== HOW TO COMPLETE THIS TASK ==
Look through the records and copy each line that has "nsubcont" in it.

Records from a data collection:
+===+
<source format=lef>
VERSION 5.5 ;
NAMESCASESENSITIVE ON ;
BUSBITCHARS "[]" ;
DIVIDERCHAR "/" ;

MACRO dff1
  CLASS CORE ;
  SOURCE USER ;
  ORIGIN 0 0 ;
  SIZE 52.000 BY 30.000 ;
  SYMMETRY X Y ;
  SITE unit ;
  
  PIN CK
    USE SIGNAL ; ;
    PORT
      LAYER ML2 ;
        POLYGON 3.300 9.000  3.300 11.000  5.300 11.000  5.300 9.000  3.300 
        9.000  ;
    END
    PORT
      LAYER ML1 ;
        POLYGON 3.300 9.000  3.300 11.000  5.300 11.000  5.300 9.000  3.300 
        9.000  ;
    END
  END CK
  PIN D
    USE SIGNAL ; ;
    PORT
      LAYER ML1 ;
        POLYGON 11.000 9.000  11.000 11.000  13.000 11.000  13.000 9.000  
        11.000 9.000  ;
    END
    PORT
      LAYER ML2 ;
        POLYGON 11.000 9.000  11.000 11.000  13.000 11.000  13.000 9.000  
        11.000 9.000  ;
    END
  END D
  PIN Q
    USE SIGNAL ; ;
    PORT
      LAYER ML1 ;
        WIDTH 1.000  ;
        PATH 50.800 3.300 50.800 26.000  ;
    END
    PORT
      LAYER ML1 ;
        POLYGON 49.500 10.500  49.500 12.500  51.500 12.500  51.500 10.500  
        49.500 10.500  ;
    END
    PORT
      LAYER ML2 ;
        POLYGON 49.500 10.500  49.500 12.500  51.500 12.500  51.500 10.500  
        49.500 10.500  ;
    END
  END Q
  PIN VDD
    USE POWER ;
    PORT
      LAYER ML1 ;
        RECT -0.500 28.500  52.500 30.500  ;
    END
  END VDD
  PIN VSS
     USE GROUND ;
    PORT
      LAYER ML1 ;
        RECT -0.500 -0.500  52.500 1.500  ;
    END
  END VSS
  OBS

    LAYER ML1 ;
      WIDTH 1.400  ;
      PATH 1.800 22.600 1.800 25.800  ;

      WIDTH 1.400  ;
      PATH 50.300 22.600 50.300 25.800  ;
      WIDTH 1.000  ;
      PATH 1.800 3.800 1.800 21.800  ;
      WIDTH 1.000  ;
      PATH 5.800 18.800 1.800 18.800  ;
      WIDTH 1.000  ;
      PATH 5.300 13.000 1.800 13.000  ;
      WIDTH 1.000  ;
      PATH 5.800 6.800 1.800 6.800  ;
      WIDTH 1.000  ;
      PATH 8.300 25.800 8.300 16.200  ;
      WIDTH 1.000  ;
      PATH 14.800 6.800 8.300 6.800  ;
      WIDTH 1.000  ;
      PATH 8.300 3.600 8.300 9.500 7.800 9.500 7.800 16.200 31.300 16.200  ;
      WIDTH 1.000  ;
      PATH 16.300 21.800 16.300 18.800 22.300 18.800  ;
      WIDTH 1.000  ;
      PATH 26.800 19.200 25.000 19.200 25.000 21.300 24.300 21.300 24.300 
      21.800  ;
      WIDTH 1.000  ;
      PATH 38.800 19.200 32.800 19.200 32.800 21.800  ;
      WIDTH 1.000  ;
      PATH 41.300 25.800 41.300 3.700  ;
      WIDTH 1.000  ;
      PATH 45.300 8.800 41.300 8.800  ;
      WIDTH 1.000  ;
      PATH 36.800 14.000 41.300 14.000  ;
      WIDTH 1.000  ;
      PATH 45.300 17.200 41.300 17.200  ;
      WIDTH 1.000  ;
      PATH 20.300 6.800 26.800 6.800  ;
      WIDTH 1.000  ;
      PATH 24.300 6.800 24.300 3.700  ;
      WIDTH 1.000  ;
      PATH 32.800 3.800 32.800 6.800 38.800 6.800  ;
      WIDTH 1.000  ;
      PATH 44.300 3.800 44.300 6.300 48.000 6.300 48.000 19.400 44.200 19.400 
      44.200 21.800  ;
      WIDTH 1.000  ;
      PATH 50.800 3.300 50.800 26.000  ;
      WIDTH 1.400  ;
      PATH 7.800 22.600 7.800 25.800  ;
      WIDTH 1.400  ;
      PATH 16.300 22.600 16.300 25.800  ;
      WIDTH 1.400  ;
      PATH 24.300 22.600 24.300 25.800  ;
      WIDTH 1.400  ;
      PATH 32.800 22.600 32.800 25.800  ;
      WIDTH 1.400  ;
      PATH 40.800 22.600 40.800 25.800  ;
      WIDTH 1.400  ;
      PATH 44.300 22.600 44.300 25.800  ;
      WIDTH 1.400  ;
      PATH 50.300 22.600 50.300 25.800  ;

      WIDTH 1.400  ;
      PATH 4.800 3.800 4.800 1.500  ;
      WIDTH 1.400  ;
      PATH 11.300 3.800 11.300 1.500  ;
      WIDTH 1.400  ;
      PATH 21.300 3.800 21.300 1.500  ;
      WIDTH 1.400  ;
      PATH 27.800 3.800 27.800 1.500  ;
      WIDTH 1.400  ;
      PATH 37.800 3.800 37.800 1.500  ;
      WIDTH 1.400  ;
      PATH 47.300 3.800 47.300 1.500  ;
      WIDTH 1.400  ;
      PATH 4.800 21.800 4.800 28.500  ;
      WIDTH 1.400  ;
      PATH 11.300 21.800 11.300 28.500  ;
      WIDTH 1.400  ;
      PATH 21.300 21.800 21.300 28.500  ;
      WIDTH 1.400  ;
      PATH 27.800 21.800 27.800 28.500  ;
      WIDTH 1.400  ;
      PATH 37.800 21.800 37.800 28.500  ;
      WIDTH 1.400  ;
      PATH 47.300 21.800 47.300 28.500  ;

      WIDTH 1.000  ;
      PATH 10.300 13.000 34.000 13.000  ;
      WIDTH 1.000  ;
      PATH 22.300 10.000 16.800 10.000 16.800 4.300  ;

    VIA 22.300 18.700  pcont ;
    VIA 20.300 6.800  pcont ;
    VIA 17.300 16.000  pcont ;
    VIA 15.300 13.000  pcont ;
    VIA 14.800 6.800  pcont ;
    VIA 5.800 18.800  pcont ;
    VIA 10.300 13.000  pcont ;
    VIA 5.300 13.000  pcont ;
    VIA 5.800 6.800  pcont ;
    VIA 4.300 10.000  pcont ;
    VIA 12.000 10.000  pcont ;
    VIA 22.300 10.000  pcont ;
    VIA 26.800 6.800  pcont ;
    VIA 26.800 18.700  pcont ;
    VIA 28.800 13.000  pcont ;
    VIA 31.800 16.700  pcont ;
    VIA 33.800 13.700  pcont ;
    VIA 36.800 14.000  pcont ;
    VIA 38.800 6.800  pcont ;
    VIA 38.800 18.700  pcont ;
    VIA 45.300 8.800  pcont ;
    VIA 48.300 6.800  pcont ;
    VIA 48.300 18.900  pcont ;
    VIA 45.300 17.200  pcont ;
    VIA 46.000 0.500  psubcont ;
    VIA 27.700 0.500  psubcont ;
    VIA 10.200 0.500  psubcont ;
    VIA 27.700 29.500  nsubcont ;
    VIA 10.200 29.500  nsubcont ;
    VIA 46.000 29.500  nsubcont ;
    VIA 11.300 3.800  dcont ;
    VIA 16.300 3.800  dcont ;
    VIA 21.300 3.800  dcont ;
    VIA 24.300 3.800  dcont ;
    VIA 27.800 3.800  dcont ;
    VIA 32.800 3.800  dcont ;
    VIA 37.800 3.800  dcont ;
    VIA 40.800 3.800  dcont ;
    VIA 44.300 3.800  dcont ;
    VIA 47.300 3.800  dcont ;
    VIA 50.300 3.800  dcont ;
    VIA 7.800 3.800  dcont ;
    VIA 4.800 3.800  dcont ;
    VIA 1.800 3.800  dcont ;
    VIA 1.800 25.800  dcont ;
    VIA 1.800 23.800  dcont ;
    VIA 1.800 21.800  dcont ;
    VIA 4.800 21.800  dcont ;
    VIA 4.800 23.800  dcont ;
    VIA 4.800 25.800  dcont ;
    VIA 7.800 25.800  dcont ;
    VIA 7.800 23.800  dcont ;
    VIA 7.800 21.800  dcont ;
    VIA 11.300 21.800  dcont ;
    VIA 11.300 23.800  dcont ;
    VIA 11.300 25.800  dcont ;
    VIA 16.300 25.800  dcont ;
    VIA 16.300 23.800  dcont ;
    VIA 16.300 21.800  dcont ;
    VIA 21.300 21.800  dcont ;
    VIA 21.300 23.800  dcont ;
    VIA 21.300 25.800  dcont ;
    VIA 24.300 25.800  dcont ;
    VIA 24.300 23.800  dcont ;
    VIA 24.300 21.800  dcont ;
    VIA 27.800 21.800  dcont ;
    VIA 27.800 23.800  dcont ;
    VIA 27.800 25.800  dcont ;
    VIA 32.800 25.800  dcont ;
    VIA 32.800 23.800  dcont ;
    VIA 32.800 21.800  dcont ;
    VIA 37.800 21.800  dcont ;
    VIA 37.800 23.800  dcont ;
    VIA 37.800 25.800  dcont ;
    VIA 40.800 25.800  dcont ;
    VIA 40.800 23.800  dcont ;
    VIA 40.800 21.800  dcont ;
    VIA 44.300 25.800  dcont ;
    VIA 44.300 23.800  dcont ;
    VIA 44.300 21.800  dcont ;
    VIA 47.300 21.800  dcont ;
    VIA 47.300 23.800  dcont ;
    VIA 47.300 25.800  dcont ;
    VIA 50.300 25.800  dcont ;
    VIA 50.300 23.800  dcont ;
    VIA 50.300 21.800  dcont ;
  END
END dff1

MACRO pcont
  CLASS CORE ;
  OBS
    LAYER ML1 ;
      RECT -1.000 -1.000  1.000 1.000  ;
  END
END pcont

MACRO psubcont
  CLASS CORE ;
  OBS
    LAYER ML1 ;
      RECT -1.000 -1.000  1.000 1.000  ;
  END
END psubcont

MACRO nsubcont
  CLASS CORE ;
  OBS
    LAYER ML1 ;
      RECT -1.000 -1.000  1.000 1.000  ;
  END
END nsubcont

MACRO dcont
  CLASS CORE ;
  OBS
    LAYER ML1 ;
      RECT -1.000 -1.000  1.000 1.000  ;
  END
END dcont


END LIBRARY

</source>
+===+
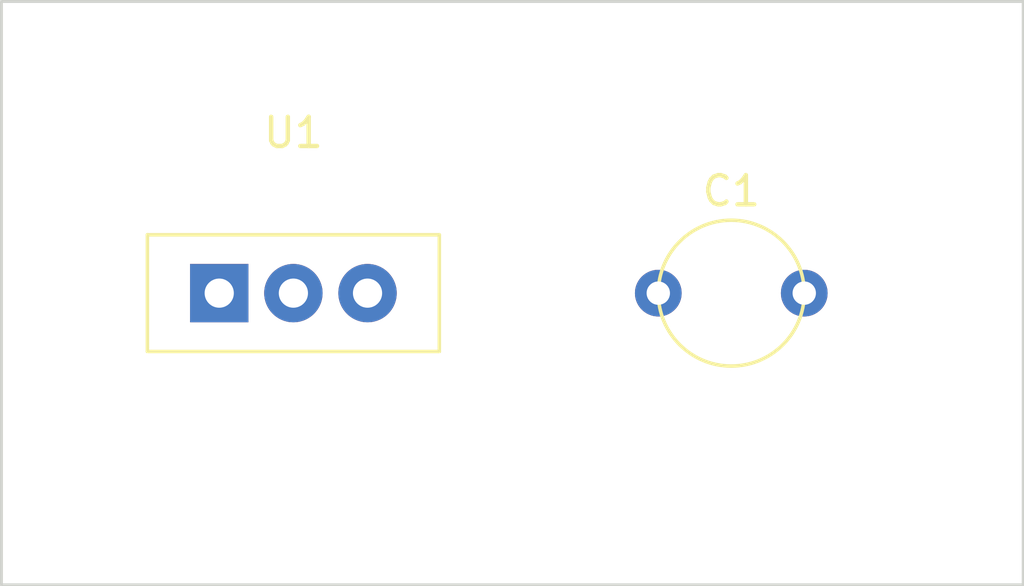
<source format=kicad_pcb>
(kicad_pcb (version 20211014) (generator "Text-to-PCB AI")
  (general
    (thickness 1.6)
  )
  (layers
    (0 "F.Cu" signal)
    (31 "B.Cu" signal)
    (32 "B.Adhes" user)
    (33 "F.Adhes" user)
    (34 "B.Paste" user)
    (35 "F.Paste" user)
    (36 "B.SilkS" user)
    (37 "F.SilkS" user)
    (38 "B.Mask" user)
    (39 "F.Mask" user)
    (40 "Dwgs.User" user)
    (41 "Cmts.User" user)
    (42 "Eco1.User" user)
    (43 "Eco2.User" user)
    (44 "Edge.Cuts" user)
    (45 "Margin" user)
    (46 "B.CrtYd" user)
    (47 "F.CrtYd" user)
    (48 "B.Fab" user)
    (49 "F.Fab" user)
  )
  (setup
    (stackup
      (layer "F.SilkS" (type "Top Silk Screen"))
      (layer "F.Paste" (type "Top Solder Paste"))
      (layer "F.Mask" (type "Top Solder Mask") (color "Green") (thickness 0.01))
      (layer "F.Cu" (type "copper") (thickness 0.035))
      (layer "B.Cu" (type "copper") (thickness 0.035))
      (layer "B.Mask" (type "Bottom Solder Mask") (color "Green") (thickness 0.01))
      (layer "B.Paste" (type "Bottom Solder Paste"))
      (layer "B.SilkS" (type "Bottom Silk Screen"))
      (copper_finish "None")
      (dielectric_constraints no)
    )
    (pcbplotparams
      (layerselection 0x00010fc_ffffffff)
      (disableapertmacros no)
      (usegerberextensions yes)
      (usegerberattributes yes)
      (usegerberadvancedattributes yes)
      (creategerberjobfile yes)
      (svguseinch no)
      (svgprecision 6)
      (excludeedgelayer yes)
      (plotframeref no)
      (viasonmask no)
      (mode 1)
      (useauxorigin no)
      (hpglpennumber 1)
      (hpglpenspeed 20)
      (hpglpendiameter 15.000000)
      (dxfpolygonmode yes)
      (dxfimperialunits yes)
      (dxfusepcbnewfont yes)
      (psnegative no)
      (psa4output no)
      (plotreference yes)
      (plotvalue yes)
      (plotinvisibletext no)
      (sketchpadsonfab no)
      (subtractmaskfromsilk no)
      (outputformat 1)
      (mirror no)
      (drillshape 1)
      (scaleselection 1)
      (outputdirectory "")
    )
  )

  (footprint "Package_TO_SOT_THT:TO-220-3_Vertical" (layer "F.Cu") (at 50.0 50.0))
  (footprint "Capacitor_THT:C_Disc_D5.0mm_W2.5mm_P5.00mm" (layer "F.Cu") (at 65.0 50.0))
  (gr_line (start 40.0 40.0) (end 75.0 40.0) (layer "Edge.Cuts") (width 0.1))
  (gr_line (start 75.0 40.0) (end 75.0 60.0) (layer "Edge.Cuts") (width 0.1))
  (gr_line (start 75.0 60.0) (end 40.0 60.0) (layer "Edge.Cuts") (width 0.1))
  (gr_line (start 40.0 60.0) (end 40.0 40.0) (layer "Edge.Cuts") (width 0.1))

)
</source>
+===+
== RESPONSE TO THE EXERCISE ==
    VIA 27.700 29.500  nsubcont ;
    VIA 10.200 29.500  nsubcont ;
    VIA 46.000 29.500  nsubcont ;
MACRO nsubcont
END nsubcont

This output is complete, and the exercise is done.